Santa Cruz County swelled with patriotic spirit on Thursday as people in Nogales, Patagonia and Tubac dressed up in red, white and blue and celebrated Independence Day with parades, picnics and pyrotechnics.
“Since I moved to Arizona in 1973, Santa Cruz County’s always been patriotic,” said State Rep. Rosanna Gabaldon, who served as the grand marshal of the Nogales parade. “Santa Cruz County is just the epitome of patriotism and I just love being down here because they really value community.”
Geovanna Esquer, a 9-year-old student at Coronado Elementary School, gave her bicycle the patriotic treatment (with a little help from her dad), covering it with red, white and blue garlands before she rode in the 10 a.m. Nogales parade with the 0S3 cycling group.
Asked what she likes best about Independence Day, she said: “What I like about it is that I get to ride my bike around the parade and I get to see fireworks.”
Francisco Cantua of Rio Rico pushed his 2-year-old daughter Kaely into parade-watching position on Morley Avenue on Thursday morning. He usually takes the day off to rest up from work, he said, but another daughter was participating in the parade with a taekwondo organization and he came to show his support.
He also showed his Independence Day spirit by sporting a U.S. flag T-shirt. “I’m a proud Mexican-American,” Cantua said.
Matt and Jen Anderson of Rio Rico and their 2-1/2-year-old son Maxwell also came to the Nogales parade to cheer on family – their daughters marched with the Girl Scouts contingent, they said. All three wore stars-and-stripes-themed shirts, with Jen adding a matching headband to her ensemble.
“You’ve got to support the USA,” Matt said.
Asked what she likes best about the Fourth of July, Jen said: “The fireworks are the best. The kids love the sparklers.”
Sergio Parra of Nogales, a Desert Storm veteran who rode in the parade in the American Legion Post 23 locomotive-mobile, said the community’s Independence Day enthusiasm means a lot to local veterans.
“We have a lot of people here that spent time in different wars, and it’s very important for all of us and the families,” he said.
The Nogales parade, as well as the picnic and fireworks that followed later in the day at Fleischer Park, attracted a number of neighbors from Mexico, including Jesús Antonio Pujol Irastorza, mayor of Nogales, Sonora.
“It’s a tradition here in Ambos Nogales,” he said. “Going to the fireworks, and getting together with family and all your friends from Nogales, Ariz. to spend time together and celebrate the day.”
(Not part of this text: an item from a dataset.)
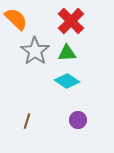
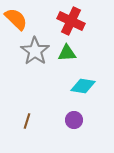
red cross: rotated 20 degrees counterclockwise
cyan diamond: moved 16 px right, 5 px down; rotated 25 degrees counterclockwise
purple circle: moved 4 px left
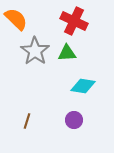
red cross: moved 3 px right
And while U.S.-Mexico relations have been tense of late, Pujol Irastorza said those issues had only minimal relevance in Ambos Nogales when it came to celebrating U.S. Independence Day. “It’s a very unified community,” he said.
A Patagonia tradition
About 20 miles to the northeast, Manuel Rodriguez of Nogales was tending to a grill covered with burgers, steak and corn in the Patagonia Town Park as he waited for the community’s annual parade to begin at 11 a.m.
Rodriguez was part of a group of 16 family members and friends from Nogales and Rio Rico who were celebrating Independence Day in Patagonia. They’ve spent July 4 there for the past several years.
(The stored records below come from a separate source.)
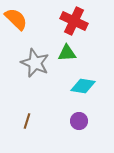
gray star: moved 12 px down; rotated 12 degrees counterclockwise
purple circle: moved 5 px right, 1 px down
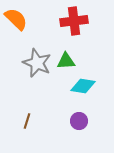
red cross: rotated 32 degrees counterclockwise
green triangle: moved 1 px left, 8 px down
gray star: moved 2 px right
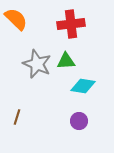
red cross: moved 3 px left, 3 px down
gray star: moved 1 px down
brown line: moved 10 px left, 4 px up
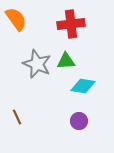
orange semicircle: rotated 10 degrees clockwise
brown line: rotated 42 degrees counterclockwise
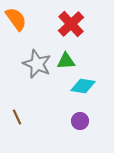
red cross: rotated 36 degrees counterclockwise
purple circle: moved 1 px right
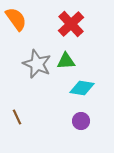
cyan diamond: moved 1 px left, 2 px down
purple circle: moved 1 px right
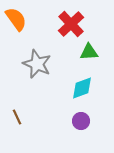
green triangle: moved 23 px right, 9 px up
cyan diamond: rotated 30 degrees counterclockwise
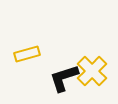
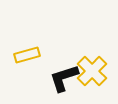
yellow rectangle: moved 1 px down
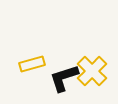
yellow rectangle: moved 5 px right, 9 px down
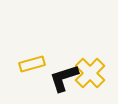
yellow cross: moved 2 px left, 2 px down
“It’s a tradition now,” he said. “Get together with family and enjoy everybody’s company.”
Why Patagonia instead of Nogales?
Sulema Rodriguez, another member of the group, said the weather is sometimes cooler in Patagonia, while Kimberly Lopez noted that the party at Nogales’ Fleischer Park – which lacks the trees and shade of the Patagonia park – doesn’t begin until the late afternoon.
“We’ve been here since what, 9:30?” Lopez said.
Asked why he preferred to spend July 4 in Patagonia rather than his home city of Tucson, Patrick Cochran said: “More country, more down home, more personal, cooler, prettier.”
“This 4,000-foot riparian area is just a special slice of Arizona,” he said.
Patagonia resident Harriet Hardigan said the Independence Day parade, which featured numerous riders on horseback, an all-woman drumming group and lots of firefighters, reflects the town’s character. “It’s got so much culture and community. There’s so much art, there’s so much ranching life. It’s quirky,” she said of the community.
Hardigan noted the unpolished, anyone-can-participate nature of the parade. “It’s wholesome,” she said.
A fireworks display capped off the celebration in Patagonia, as it did in Tubac, where the Tubac Presidio State Historic Park hosted a July 4 party featuring old-fashioned games and a fire truck spray-down, and the Tubac Golf Resort hosted a party later in the day.
In Nogales, the fireworks led to some post-celebration stress after falling embers ignited several brush fires in the hills east and northeast of Fleischer Park. It took a couple of hours for firefighters to extinguish them.